Church Brew Works

3525 Liberty Ave.
Pittsburgh, PA 15201
4 stars
The craft beer boom has meant new breweries are popping up all over the place. Oftentimes new brewers get creative with the real estate; from long-vacant industrial spaces to innocuous strip malls, farmhouses, and old fashioned barns, you find craft beer spots just about anywhere. But to blow everyone else out of the water in creative re-use? Go for an old church building. So it is with Church Brew Works, sitting inside this massive old chapel in Pittsburgh’s Lawrenceville neighborhood, this one serves food and local beer into the late hours with its fearless motto: “And on the eighth day … man created beer.”


The spot boasts an interesting selection of beers. Among those I have tried:

  • Celestial Gold: This one aims to be a light beer, to lead the palette. A pleasant aroma and just the lightest aftertaste. Nice and simple.
  • Pipe Organ Pale Ale: The use of caramel malts make this one noticeably thicker-bodied, but still with a light taste, so it’s no wonder it’s served right after the Celestial Gold in each flight. Aroma is caramel for sure, but the finish is mild.
  • Pious Monk Dunkel: The smell on this one is immediately comforting; it’s got a toasty aroma but even with its darker color, this beer has a distinctly crisp finish.
  • Thunderhop IPA: While the hop-heavy India Pale Ale is all the rage these days, this version sports a noticeably lighter touch on the hop end. In fact, it’s got a relatively mild aroma and the hops hit more as an aftertaste.
  • Saaz Monster: This one come with a distinct, and a bit fruity, aroma which makes for a very significant departure from the warmer and heavier flavors of the other beers in the Church Brew Works repertoire.
  • Blast Furnace Stout: This is one of the seasonal, rotating stouts. An oatmeal variety, it’s got a very heavy body and a memorable aftertaste.
  • Southern Thunder: Three kinds of hops come together to build this American IPA and the result is a sturdy 7 percent ABV and a bit of a bite.
  • Oktoberfest: A fall beer, naturally, this one has a nice, slightly malty and toasty flavor. Comforting in the fall as those leaves turn and the air gets a bit cool.
  • ThunderCloud: A New England IPA sometimes found on the seasonal list of drafts here. Try to the style, assertive in the hop and a bit of upfront bitterness in the finish.

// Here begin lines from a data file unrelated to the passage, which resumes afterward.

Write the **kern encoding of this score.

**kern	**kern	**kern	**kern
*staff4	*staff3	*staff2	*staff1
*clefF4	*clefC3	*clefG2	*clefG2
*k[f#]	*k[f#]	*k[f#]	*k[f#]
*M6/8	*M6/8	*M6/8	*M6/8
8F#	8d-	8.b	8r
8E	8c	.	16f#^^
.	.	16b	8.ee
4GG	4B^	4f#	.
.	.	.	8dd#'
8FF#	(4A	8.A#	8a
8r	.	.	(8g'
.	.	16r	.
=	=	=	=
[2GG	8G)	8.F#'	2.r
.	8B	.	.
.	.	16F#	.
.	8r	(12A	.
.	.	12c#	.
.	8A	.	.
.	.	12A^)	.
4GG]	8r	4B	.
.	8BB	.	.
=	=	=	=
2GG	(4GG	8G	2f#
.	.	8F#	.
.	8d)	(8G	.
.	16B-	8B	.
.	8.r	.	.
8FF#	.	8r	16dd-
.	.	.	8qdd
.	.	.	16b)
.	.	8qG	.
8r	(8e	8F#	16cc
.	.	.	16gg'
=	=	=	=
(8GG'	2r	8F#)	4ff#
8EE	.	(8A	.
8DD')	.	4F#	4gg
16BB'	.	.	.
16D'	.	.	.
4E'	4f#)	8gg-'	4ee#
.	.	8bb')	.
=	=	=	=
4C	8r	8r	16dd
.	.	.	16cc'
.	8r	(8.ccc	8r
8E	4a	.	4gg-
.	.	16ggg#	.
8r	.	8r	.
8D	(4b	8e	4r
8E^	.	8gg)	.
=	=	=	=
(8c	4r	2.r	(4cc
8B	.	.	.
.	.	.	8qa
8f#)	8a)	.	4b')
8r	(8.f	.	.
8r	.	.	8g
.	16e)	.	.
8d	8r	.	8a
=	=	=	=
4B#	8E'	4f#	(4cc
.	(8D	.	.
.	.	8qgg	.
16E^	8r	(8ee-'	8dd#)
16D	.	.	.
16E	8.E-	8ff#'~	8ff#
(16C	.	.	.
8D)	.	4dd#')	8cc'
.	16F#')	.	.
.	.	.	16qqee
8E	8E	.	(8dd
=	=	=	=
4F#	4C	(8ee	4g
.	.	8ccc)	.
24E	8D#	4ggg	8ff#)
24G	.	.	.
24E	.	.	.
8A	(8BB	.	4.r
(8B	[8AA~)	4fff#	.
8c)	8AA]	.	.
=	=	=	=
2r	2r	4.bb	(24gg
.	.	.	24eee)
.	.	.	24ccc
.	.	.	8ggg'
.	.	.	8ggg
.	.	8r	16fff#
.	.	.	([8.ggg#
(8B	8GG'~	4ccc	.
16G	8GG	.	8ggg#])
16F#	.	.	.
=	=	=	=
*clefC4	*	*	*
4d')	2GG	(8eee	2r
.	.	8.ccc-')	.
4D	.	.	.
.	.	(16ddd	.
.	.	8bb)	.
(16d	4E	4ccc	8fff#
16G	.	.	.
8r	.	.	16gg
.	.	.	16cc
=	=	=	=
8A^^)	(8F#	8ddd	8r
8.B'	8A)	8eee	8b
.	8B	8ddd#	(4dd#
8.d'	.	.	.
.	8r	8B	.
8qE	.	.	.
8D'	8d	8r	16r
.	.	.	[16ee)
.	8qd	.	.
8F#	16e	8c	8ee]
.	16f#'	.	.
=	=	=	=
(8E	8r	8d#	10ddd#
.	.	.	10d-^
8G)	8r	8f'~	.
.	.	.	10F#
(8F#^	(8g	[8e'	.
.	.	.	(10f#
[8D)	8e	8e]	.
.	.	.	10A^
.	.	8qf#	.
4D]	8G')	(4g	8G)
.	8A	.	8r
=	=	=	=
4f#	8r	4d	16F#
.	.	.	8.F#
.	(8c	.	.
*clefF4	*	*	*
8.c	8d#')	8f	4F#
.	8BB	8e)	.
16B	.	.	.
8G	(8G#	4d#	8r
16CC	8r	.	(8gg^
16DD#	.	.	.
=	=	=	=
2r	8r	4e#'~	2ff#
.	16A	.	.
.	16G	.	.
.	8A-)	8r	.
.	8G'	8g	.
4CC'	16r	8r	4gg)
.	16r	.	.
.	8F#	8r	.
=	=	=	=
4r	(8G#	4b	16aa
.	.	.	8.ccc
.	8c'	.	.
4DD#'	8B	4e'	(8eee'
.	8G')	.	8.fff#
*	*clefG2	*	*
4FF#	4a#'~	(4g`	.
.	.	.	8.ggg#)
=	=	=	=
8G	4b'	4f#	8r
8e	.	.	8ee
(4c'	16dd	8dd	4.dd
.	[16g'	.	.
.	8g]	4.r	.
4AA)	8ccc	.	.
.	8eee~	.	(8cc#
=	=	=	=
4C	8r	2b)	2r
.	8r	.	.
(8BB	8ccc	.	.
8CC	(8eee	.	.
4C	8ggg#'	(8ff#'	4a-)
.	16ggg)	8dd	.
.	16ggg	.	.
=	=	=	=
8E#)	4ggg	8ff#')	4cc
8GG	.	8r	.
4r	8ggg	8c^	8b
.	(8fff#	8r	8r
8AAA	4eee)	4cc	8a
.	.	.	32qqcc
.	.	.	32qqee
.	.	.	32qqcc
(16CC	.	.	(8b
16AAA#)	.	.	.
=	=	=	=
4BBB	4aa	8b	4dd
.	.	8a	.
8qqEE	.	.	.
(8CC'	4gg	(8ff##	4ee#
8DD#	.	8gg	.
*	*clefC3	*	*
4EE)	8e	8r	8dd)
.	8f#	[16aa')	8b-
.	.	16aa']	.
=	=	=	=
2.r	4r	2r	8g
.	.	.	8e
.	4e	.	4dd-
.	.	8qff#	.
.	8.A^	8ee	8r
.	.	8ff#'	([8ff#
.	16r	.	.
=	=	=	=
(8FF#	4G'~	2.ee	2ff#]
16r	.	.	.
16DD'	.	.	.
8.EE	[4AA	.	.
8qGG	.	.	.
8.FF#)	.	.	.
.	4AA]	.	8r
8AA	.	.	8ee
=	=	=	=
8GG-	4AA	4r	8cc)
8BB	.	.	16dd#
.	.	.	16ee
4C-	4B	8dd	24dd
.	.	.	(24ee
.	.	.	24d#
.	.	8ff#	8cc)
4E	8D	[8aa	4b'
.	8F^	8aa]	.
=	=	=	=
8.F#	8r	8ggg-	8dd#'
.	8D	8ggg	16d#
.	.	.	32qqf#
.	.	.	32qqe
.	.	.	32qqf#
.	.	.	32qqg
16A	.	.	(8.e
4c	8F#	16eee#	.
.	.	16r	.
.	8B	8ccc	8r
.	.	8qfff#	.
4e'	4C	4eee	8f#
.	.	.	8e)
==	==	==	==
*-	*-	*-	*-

There’s also a food menu. Recommendation:

  • Banh mi Steak: Based on a cheesesteak recipe that is very popular here, the banh mi features a hoisin sauce marinated steak, cucumbers, cilantro basil and picked peppers and onions, all topped with a moderately spicy mayo. Kind of half cheesesteak kind of sandwich and all around delicious.

The beer menu stays relatively small, with a modest number of core beers and a heavy list of rotating seasonal specialties. That makes this spot a lot of fun; it’s got something new for you to try every time you come around. The spot also offers a variety of food to go along with those brews, and it’s certainly a popular spot for that unique feel.

All in all, it’s a worthwhile thing to try, and definitely a mark off of the bucket list to try beer brewed in a church.


  • Each flight comes with six beers; the first four remain the same staples this spot prefers to make time and again, and several others are seasonal.
  • The menu also has some food to go along with the drinks. While the bar closes at midnight on weekends, though, that kitchen can close significantly sooner.
  • Look for the beer made here in a number of other spots around the city. An updated list is on their website.